Information supplied |
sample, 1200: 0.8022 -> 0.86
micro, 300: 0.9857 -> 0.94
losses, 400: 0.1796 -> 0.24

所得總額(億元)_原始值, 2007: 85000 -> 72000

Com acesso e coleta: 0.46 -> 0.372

==

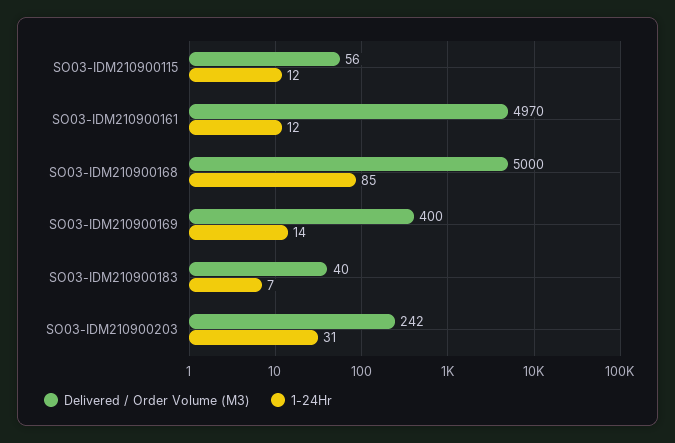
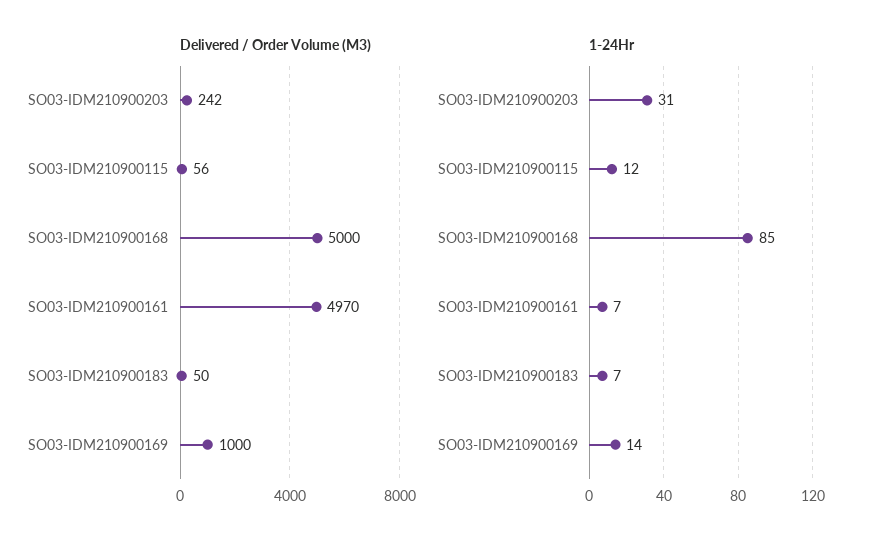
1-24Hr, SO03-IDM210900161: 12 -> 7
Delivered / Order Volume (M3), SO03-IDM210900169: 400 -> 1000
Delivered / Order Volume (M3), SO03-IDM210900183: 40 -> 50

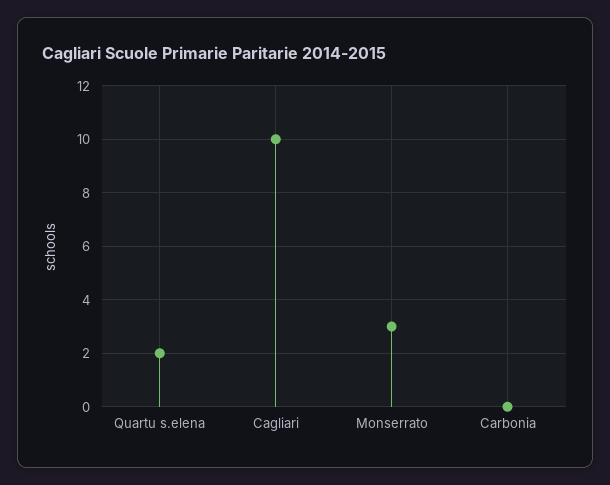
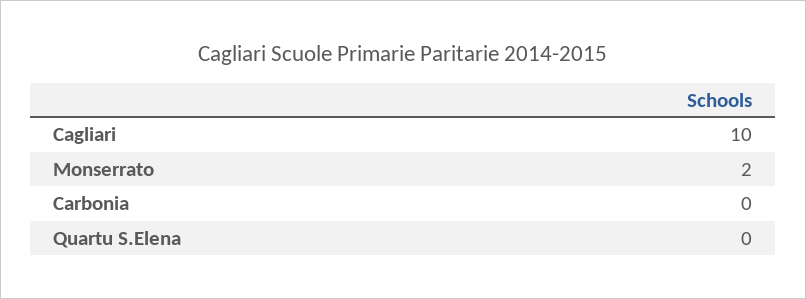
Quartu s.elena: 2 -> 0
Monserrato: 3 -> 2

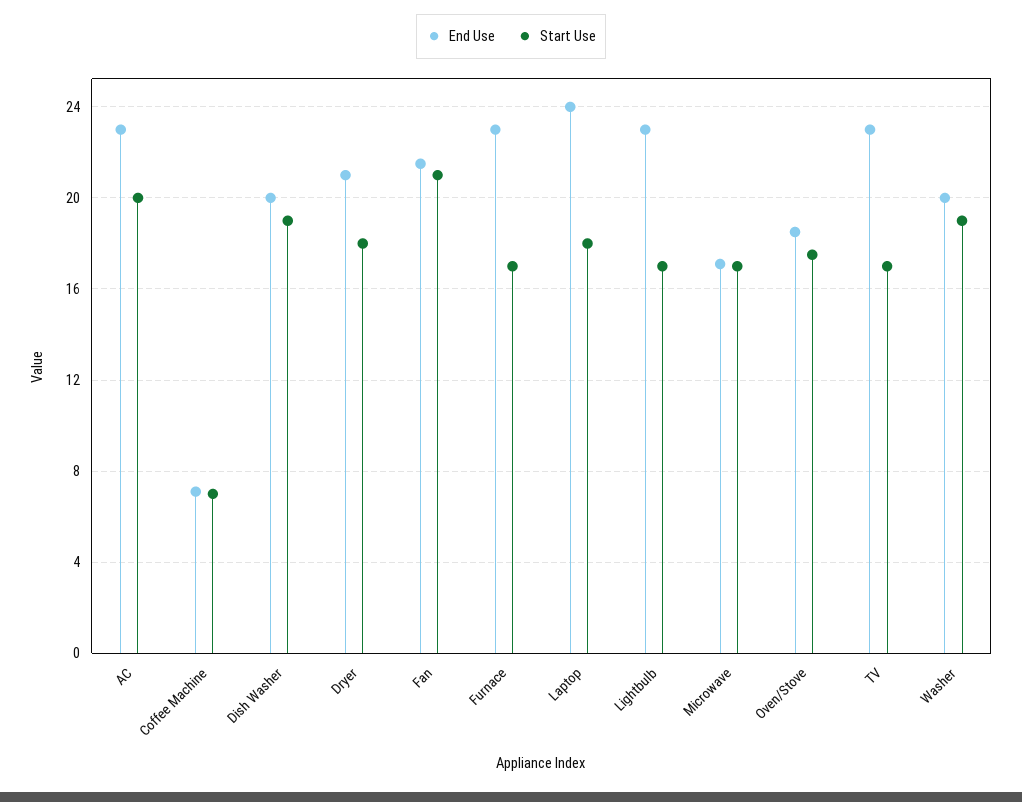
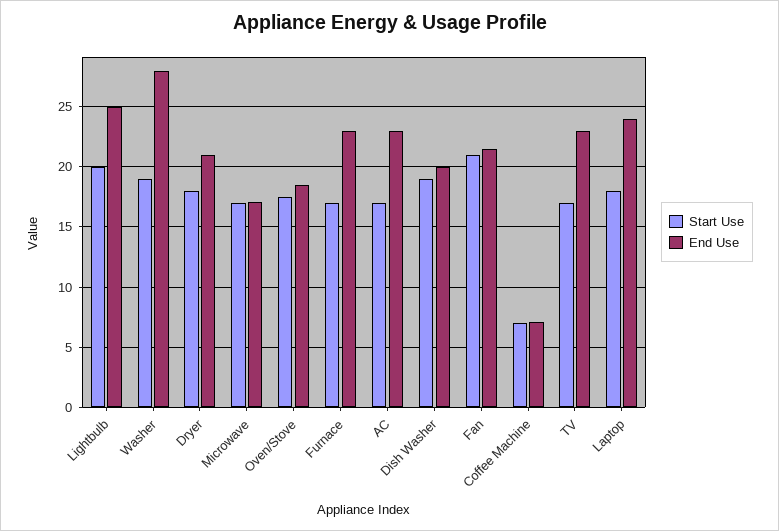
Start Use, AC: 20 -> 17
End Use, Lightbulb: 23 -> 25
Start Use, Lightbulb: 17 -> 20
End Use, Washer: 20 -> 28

---

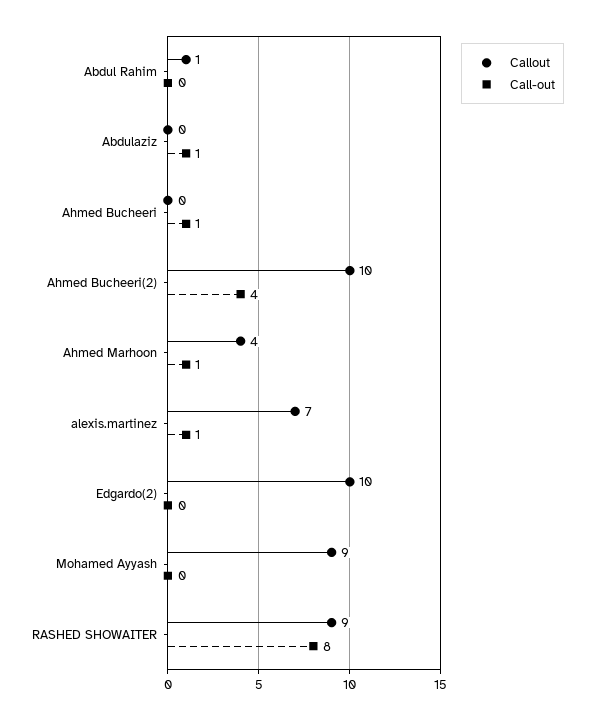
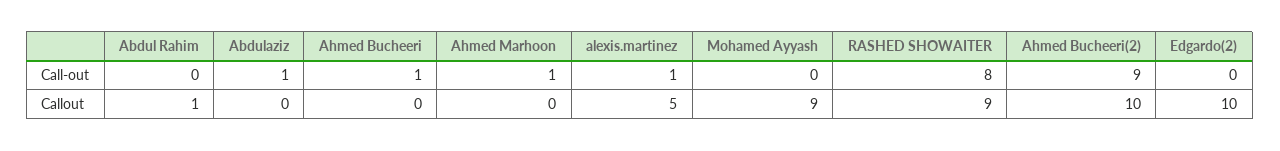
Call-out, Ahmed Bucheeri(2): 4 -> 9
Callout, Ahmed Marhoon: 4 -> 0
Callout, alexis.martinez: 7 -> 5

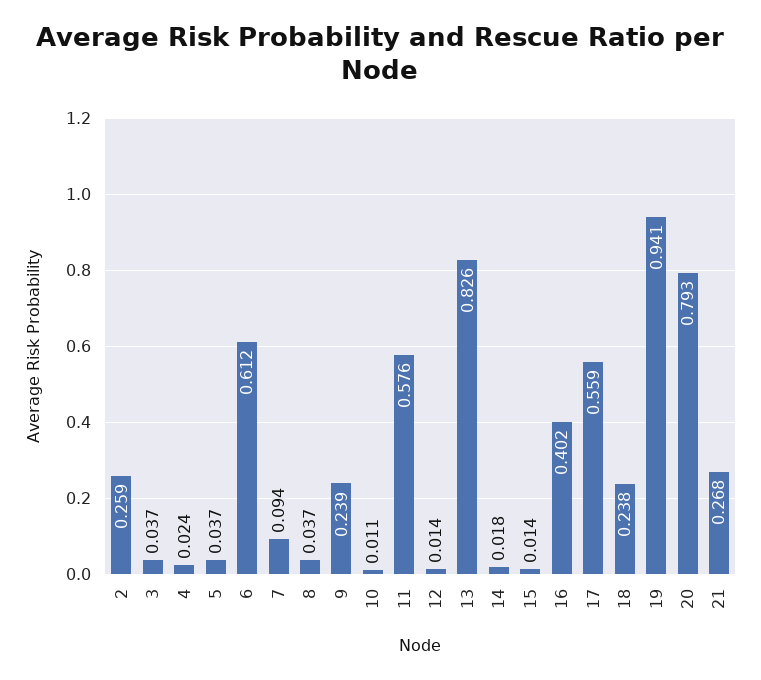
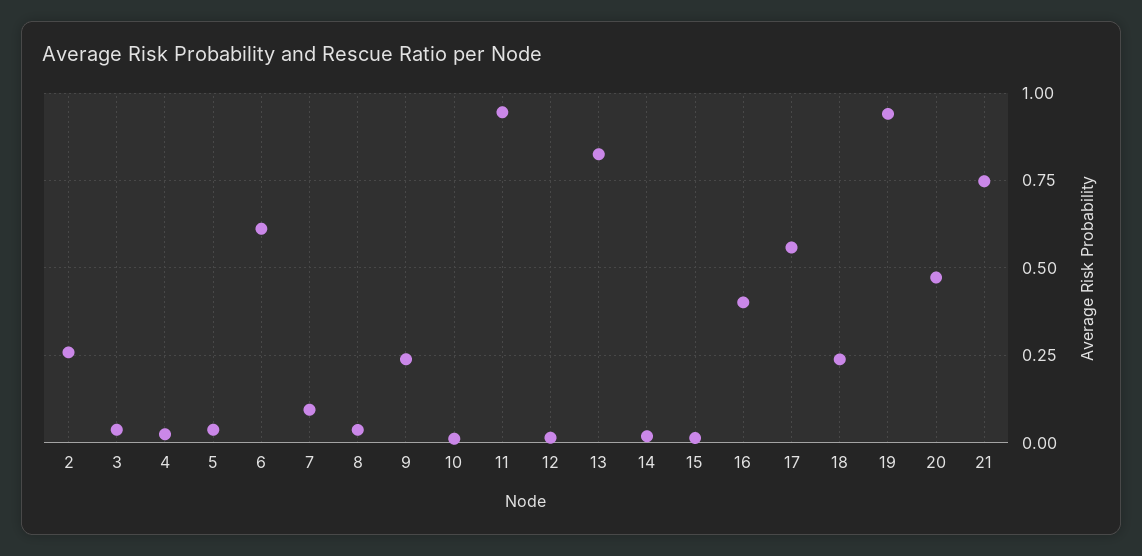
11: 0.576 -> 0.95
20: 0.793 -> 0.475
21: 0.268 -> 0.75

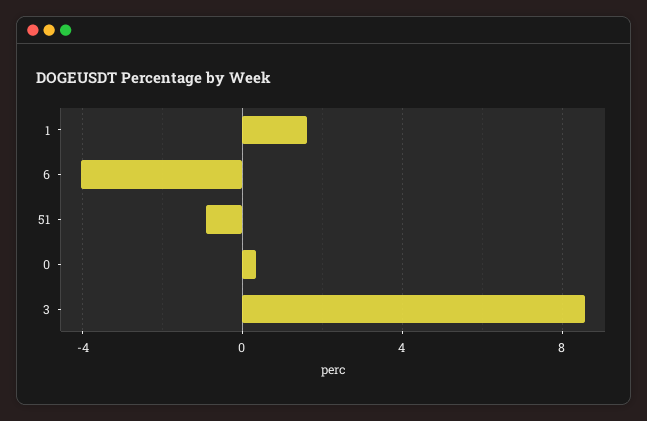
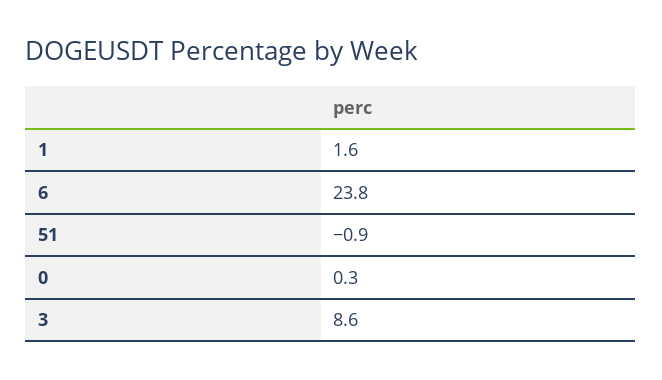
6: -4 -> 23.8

Brief |
Nothing but the lines above from the one that has "Monserrato: 3 -> 2" down to the one that has "End Use, Washer: 20 -> 28" belongs in the answer, copied exactly, without pictures.

Solved problem |
Monserrato: 3 -> 2

Start Use, AC: 20 -> 17
End Use, Lightbulb: 23 -> 25
Start Use, Lightbulb: 17 -> 20
End Use, Washer: 20 -> 28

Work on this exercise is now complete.